▶ Reading text
Top Customer Reviews

Format: DVD
Much like Carnivale, another HBO series cut down too early, John From Cincinnati is a singular vision and an all-too-rare supernatural drama with a sense of real maturity to it. It is also pointedly surreal from the beginning and, unless you're paying attention, easy to get confused by; characters speak in curious code, frequently referencing past events the audience isn't privy to; an off-the-cuff remark in one episode may not gain relevance until two or three episodes later. Because of this, J.F.C. is a show perfect for DVD. It not only rewards but requires repeated viewings, and in returning to it over, you'll usually find something you hadn't spotted before. It's a David Milch show, and so the writing is of a very high standard, and as expletive-strewn as Deadwood was, especially in the opening episode.

▶ Stored records
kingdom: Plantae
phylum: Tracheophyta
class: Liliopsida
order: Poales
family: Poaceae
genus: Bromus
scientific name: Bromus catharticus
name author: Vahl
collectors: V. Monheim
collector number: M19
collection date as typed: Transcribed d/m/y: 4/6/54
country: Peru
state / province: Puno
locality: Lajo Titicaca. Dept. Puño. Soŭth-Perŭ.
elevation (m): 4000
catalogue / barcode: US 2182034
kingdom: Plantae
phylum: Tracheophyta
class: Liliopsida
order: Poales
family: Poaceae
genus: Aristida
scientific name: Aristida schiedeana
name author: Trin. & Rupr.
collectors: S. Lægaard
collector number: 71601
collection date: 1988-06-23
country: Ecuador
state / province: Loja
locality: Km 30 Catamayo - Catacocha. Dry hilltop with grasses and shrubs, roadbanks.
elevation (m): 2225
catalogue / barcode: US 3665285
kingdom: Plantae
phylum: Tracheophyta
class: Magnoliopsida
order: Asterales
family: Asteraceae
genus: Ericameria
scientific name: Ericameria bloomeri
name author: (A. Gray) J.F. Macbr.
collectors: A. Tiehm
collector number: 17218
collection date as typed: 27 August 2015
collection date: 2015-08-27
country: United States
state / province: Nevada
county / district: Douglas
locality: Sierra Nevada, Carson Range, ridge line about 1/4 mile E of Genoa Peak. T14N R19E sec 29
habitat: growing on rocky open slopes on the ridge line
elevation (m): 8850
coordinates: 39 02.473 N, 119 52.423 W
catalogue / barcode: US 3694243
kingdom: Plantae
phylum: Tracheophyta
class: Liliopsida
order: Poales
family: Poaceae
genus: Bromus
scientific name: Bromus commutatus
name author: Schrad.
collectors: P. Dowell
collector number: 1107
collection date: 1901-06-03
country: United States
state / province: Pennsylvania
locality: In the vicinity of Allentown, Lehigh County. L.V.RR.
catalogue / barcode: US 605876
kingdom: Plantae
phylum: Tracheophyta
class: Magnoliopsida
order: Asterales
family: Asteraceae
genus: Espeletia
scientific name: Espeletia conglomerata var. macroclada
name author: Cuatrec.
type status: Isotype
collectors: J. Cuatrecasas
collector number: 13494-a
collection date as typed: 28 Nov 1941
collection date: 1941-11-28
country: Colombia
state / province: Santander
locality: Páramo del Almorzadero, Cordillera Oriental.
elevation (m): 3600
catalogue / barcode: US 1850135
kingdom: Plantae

▶ Tasks to carry out
A) In the review of John From Cincinnati, which other HBO series is described as cut down too early?
B) Continue the John From Cincinnati review from where it stops.

▶ In response
A) Carnivale

B)
The cast, which ranges from first-time performers and amateurs to seasoned character actors and old Deadwood regulars, are a mixed but entertaining bunch, with Ed O'Neill's tortured ex-police officer Bill Jacks standing out. Fans of The Wire might also look out for Paul Ben Victor who played Spiros, giving a demented turn as twitchy Palaka.

If you don't mind the weird, then this is for you, and if HBO had given it a chance they'd have had something to rival Twin Peaks for in-depth character-driven kookiness. As it is, we'll have to settle for this; a mesmerising ten-episode arc, that, though open-ended, has as many memorable, touching and laugh-out-loud funny moments as many shows that lasted for years.

This is definitely not for everyone, and the 5 stars I've given above will likely baffle some. The show is initially very difficult, but pretty soon what comes across is an addictive story told in a unique manner. Some people will hate it, but those who don't will adore it. A real shame it wasn't given more time by HBO.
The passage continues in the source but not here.